Para isso, o autor trata dos temas em questão abordando dados da própria realidade brasileira. Por exemplo, ao elaborar sobre a presença da violência urbana, da violência escolar e da criminalidade, Laia o faz lançando mão de dados do CRISPI-UFMG (Centro de Estudos sobre Criminalidade e Segurança Pública da Universidade Federal de Minas Gerais). Do mesmo modo, as incidências do “domínio materno” na constituição das famílias brasileiras atuais e suas consequências, são conjugadas e discutidas com os dados do IBGE (Instituto Brasileiro de Geografia e Estatística). Em coexistência ao “domínio materno”, a “demissão paterna” nas famílias ganha visibilidade através do trabalho do PPCAAM (Programa de Proteção a Crianças e Adolescentes Ameaçados de Morte).

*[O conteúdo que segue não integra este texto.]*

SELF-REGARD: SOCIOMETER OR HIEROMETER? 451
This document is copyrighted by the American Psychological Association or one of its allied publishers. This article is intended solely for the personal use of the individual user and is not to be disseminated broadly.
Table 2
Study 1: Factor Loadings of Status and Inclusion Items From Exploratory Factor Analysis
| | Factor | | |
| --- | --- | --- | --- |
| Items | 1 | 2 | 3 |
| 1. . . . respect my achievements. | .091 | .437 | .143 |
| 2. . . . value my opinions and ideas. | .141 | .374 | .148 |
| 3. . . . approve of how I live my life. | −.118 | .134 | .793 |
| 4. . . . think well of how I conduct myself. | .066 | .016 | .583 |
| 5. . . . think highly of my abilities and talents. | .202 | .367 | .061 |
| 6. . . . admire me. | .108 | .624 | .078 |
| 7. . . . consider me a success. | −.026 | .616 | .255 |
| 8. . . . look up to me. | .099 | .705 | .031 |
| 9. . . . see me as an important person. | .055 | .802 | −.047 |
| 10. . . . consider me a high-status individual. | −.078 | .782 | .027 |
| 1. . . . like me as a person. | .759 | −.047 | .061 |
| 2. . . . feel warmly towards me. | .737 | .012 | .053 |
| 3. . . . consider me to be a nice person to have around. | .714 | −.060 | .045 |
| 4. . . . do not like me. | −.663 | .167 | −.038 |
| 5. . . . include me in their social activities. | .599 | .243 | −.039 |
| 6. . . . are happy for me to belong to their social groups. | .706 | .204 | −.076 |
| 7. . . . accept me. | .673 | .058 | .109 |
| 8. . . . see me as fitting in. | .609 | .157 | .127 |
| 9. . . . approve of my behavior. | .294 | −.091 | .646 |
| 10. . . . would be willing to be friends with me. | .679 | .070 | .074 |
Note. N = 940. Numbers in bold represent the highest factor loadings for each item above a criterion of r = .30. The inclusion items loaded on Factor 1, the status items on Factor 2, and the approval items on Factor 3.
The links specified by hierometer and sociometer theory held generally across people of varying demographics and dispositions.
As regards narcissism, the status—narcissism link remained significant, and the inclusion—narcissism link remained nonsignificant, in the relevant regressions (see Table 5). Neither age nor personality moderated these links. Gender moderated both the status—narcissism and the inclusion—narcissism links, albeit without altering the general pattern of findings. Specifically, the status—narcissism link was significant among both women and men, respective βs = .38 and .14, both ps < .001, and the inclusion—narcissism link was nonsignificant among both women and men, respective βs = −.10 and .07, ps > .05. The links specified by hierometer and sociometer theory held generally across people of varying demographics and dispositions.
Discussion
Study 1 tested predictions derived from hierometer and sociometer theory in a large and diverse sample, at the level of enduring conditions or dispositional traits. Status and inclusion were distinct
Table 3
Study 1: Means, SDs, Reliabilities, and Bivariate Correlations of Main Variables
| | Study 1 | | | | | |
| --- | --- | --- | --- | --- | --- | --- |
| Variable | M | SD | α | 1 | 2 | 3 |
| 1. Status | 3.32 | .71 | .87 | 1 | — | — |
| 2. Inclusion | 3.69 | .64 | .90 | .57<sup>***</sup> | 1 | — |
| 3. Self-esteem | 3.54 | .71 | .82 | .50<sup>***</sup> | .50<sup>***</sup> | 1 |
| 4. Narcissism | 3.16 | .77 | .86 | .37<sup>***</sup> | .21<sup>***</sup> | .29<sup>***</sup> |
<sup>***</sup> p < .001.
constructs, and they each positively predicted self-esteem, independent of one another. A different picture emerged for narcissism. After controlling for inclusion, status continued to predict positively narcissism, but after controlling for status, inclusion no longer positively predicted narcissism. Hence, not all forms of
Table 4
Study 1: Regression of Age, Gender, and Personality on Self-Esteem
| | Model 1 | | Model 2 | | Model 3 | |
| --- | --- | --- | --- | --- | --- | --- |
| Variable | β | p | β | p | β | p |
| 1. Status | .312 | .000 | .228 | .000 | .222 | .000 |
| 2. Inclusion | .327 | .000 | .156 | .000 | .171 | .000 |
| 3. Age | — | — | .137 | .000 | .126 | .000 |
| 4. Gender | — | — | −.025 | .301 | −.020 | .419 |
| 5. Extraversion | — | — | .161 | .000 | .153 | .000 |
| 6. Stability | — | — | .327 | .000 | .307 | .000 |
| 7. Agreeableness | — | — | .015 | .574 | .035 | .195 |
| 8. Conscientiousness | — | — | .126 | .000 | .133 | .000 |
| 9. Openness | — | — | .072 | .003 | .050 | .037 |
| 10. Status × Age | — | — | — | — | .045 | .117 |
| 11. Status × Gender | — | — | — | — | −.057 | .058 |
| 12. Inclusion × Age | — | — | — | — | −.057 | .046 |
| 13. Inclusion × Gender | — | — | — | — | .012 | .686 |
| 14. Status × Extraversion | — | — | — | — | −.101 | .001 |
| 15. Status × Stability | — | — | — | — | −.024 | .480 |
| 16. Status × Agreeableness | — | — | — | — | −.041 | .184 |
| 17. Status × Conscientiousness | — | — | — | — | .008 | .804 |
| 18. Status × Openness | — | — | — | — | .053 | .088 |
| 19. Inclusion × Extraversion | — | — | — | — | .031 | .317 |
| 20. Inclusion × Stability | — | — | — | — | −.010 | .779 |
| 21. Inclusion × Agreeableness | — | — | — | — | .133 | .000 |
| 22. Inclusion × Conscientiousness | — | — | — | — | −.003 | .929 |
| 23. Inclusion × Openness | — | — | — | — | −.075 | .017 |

As discussões feitas pelo autor, atreladas a essas fontes de dados, têm ganhado, aliás, interesse crescente pela ação lacaniana na cidade, uma vez que esta ação faz interface com programas de Controle de Homicídios, como o Fica-Vivo em Minas Gerais e o Projeto Digaí-Maré, no Rio de Janeiro. A atuação destes últimos é também fonte de interesse para o autor em Metamorfosis de la familia.

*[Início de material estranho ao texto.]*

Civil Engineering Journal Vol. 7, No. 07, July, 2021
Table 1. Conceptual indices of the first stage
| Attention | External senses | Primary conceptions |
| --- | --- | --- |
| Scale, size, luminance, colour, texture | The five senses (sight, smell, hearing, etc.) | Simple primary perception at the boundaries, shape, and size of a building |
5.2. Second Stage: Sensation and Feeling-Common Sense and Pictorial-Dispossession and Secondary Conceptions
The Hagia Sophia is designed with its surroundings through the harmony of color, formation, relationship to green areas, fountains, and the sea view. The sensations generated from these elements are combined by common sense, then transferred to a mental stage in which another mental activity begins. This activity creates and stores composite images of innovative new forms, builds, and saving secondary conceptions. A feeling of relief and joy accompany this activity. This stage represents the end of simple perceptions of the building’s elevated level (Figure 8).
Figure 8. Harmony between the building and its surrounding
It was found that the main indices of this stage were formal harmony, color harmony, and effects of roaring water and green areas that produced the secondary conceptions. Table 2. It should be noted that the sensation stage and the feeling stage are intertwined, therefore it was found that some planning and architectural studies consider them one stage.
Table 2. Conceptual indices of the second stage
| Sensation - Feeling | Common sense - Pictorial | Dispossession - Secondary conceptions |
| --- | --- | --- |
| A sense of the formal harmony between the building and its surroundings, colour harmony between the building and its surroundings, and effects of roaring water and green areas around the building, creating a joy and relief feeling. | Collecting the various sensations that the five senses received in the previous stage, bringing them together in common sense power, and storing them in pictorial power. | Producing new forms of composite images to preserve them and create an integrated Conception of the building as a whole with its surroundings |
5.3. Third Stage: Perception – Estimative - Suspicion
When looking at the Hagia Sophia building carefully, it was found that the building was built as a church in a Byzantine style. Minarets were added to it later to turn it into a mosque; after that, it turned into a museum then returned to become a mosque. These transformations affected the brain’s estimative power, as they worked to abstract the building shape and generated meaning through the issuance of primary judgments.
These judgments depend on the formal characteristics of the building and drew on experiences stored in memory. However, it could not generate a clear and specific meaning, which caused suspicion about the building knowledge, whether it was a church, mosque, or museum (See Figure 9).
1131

Se por um lado, Laia trabalha o termo metamorfose e sua relação com a família a partir da investigação antropológica de Maurice Goldelier, quem reintroduziu a pesquisa sobre a família neste campo (temática quase esquecida após 1949 com as Estruturas Elementares do Parentesco, de Claude Lévi-Strauss), por outro lado, o autor evoca o poema de Ovídio, Metamorfose, onde esta se articula com a dimensão do corpo. Segundo Sérgio Laia, “falar da metamorfose da família em uma perspectiva lacaniana nos leva a introduzir o corpo na família” (Laia, 2007, p.29), isto é, “na direção do que Lacan nos autoriza a chamar de sexuação das funções do pai, da mãe e do filho” (p.29). Num momento em que o simbólico não produz eficácia como antes, inserir o corpo nas metamorfoses familiares não se dá sem motivo, pois essa perspectiva nos permite pensar a dificuldade tão atual em definir as características do que é “ser homem” ou “ser mulher” (p.27-28) e suas incidências sobre a família.

Embora considere que a família nuclear “é instável, se modifica e se transforma como em uma metamorfose” (p.30), o autor recorda a faceta lacaniana da família como resíduo, resto inassimilável que corporifica o irredutível da transmissão que é a da constituição do sujeito. A partir desse irredutível, Lacan fez a articulação entre o “não-anonimato com a particularização das funções da mãe e do pai” (p.31). Em contrapartida, fenômenos como a violência urbana evidenciam o preço pago quando crianças são subjetivamente constituídas em um “anonimato do mundo” (p.32), transpondo então a angústia do domínio materno para angústia do Outro social.
Face ao anonimato desorientador, a ação do analista revitaliza o que foi mortificado pela dimensão paterna fazendo valer nomeações como “ser mãe”, “ser filho” ou “ser pai” não como obrigações, mas possibilitando emergir daí algo do vivo, do subjetivo, do particular e permitindo intervenções criadoras de novos laços.